Overreliance refers to usage of LLMs without oversight. It is well known that LLMs can generate inaccurate or inappropriate content, hallucinate, or produce incoherent responses. For this reason, its operation should be overseen, monitored and validated during operation. For example, code generated by an LLM may contain bugs or vulnerabilities, requiring a review process to be put in place to guarantee safe and correct operation.
10. Model Theft
Model theft simply refers to possibility of proprietary LLM models to be stolen, either by gaining physical possession, copying algorithms or weights. As a form of valuable intellectual property, loss of an LLM model can cause significal economic loss, erosion of competitive advantages, or access to confidential information within the model.
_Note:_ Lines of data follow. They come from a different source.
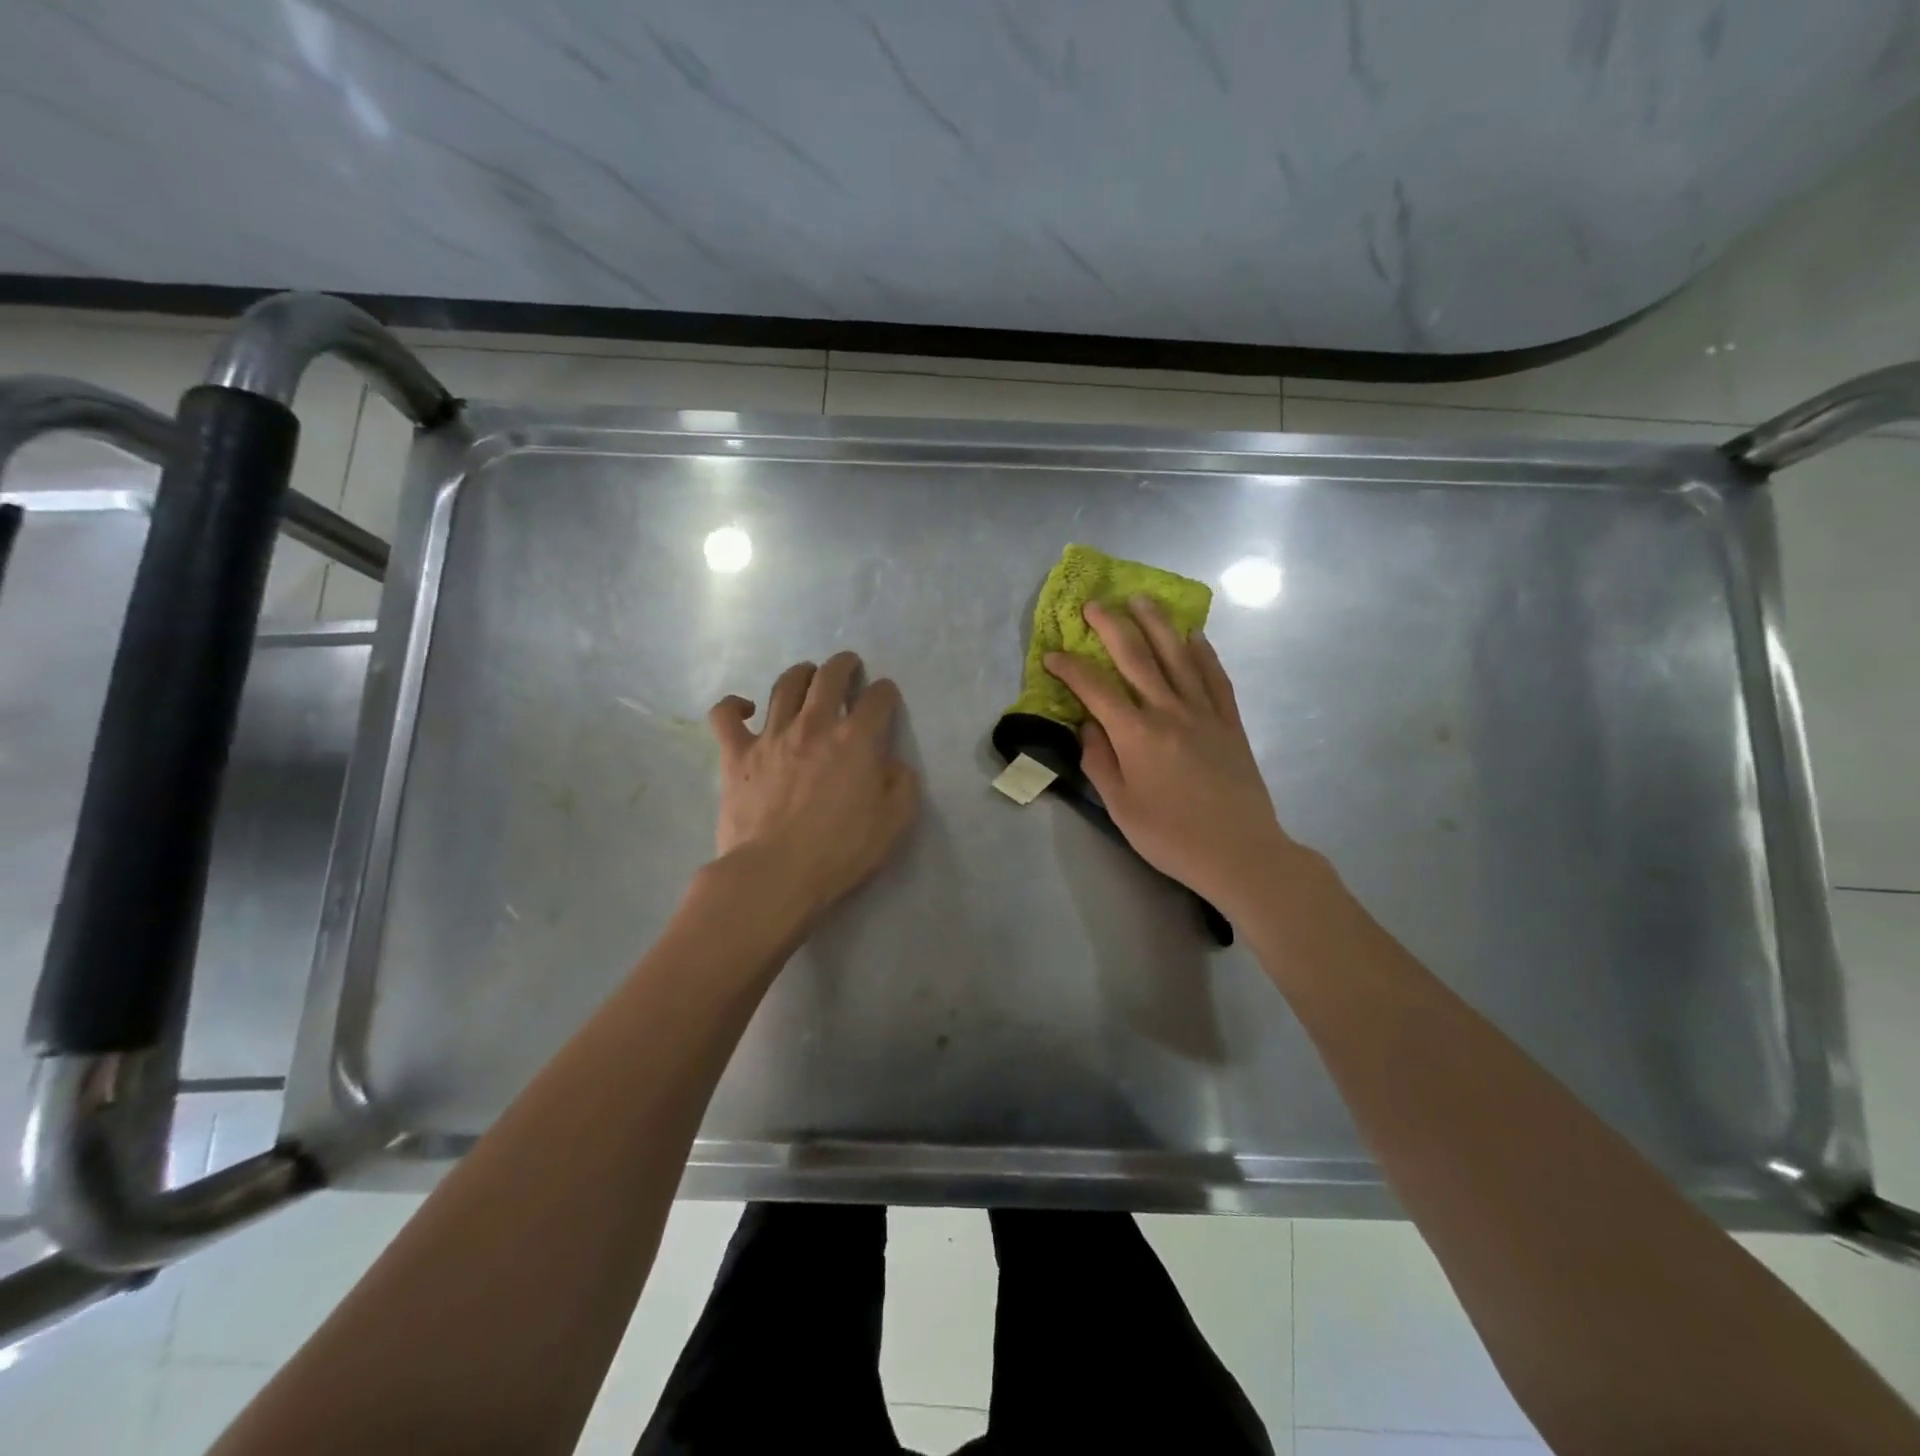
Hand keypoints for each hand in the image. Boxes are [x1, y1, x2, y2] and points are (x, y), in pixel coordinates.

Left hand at [707, 652, 918, 920]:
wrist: (776, 873)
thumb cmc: (841, 851)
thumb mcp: (894, 822)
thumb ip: (902, 784)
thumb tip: (894, 764)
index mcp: (857, 740)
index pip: (878, 698)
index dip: (885, 692)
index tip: (885, 696)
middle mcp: (815, 725)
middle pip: (830, 677)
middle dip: (844, 665)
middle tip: (848, 666)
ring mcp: (772, 736)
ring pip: (785, 686)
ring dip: (800, 674)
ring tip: (807, 676)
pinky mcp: (736, 754)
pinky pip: (725, 715)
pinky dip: (733, 706)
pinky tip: (745, 709)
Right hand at [1044, 599, 1299, 916]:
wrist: (1241, 853)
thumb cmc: (1172, 836)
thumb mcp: (1121, 807)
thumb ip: (1099, 761)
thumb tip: (1088, 725)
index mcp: (1137, 735)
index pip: (1095, 689)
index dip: (1070, 668)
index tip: (1051, 654)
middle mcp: (1170, 712)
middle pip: (1137, 657)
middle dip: (1112, 626)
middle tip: (1094, 603)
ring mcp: (1204, 713)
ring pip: (1178, 656)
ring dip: (1157, 623)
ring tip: (1142, 598)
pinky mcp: (1230, 722)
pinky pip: (1215, 677)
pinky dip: (1203, 652)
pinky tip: (1193, 635)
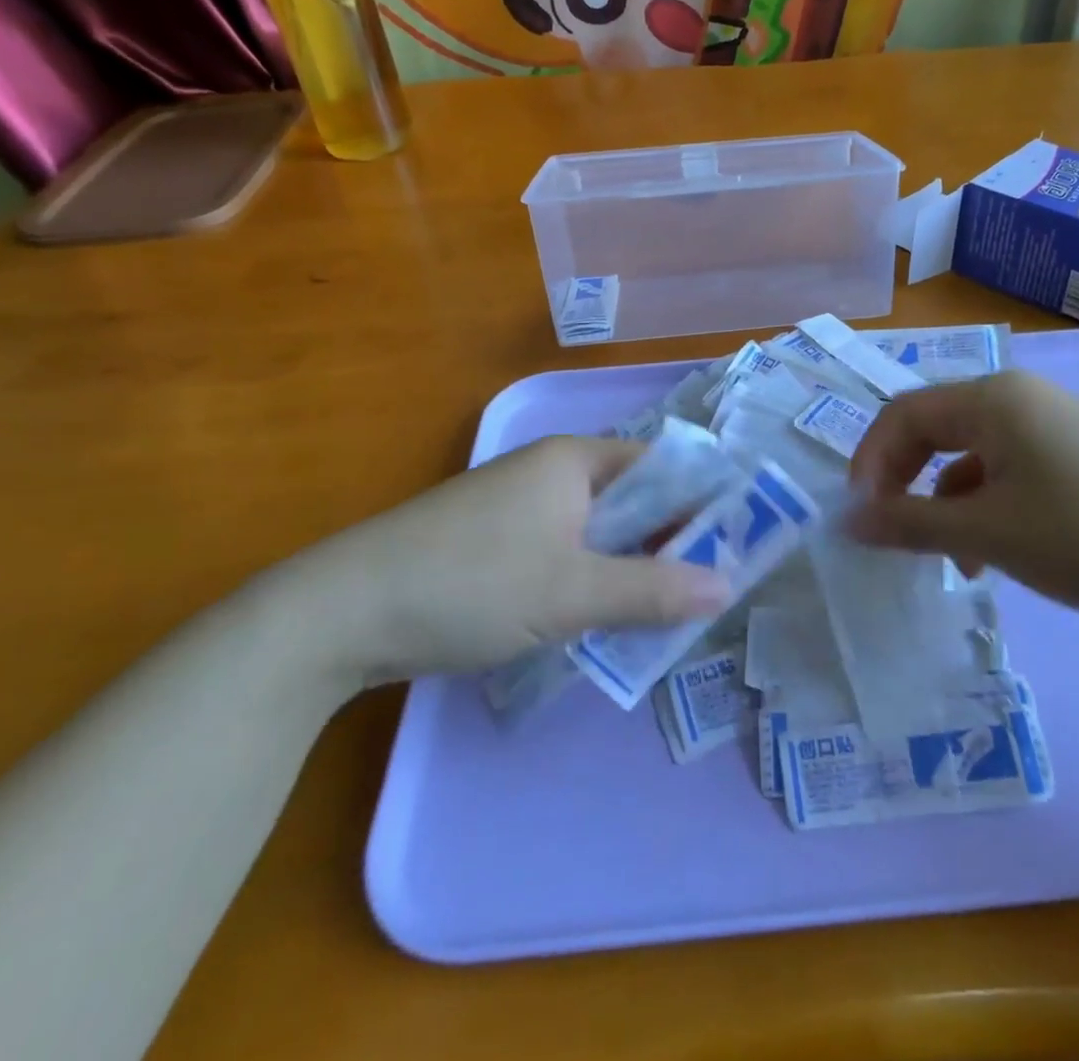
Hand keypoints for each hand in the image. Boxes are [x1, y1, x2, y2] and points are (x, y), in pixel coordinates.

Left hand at [296, 437, 731, 684]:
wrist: (342, 614)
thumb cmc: (471, 583)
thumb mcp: (571, 592)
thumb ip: (653, 590)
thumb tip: (728, 586)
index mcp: (573, 460)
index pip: (660, 467)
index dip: (700, 501)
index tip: (736, 546)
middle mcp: (550, 472)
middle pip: (631, 500)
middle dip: (669, 543)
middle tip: (707, 591)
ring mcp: (519, 509)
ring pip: (598, 533)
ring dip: (630, 567)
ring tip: (667, 613)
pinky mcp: (495, 545)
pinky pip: (564, 553)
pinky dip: (590, 580)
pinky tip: (602, 618)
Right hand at [846, 371, 1078, 633]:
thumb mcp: (989, 534)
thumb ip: (908, 523)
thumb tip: (847, 519)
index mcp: (992, 398)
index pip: (902, 415)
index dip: (870, 463)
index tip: (861, 519)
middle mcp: (1018, 397)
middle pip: (934, 430)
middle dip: (905, 482)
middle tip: (893, 533)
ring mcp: (1052, 424)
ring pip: (970, 456)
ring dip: (945, 502)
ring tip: (954, 560)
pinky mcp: (1076, 454)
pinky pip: (1007, 470)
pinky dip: (985, 507)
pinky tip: (995, 553)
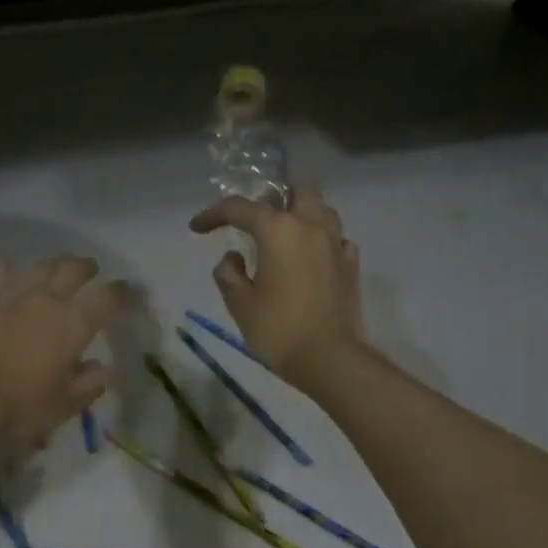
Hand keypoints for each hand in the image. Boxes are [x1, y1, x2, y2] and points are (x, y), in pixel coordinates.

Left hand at [0, 255, 129, 446]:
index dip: (120, 292)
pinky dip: (7, 268)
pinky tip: (8, 269)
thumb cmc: (20, 406)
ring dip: (53, 263)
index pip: (107, 299)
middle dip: (87, 267)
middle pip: (73, 270)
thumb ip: (89, 385)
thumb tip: (103, 368)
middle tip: (91, 269)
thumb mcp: (64, 406)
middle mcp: (48, 300)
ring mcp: (12, 293)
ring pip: (39, 266)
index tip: (125, 291)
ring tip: (56, 266)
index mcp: (75, 325)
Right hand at [189, 183, 364, 389]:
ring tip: (284, 238)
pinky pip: (337, 238)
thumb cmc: (278, 329)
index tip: (197, 228)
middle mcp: (310, 226)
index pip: (239, 208)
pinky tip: (310, 259)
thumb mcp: (240, 304)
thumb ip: (229, 274)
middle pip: (297, 188)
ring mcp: (336, 244)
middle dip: (274, 196)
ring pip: (322, 209)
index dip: (213, 215)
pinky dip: (322, 241)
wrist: (329, 358)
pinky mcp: (351, 265)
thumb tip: (233, 258)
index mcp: (278, 230)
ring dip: (302, 214)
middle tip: (256, 219)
As any other software, LLM models can be affected by security vulnerabilities and need to be such issues need to be assessed before and after deployment. The OWASP Top 10 for LLM serves as a valuable guide for developers, data scientists, and security practitioners to understand the most critical security issues affecting these systems.
Given the increasing reliance on LLMs in various applications, it is essential to be aware of these vulnerabilities and take preventive measures to mitigate the risks. By following the recommendations provided in the Top 10 for LLM, organizations can better protect their systems and data from potential attacks and ensure the security and reliability of their LLM-based applications.
In this spirit, Giskard can assist organizations and data scientists in ensuring that their LLM and machine learning systems behave as expected. This can be achieved through a preventive automated vulnerability scan, and through the implementation of systematic and continuous testing of AI models.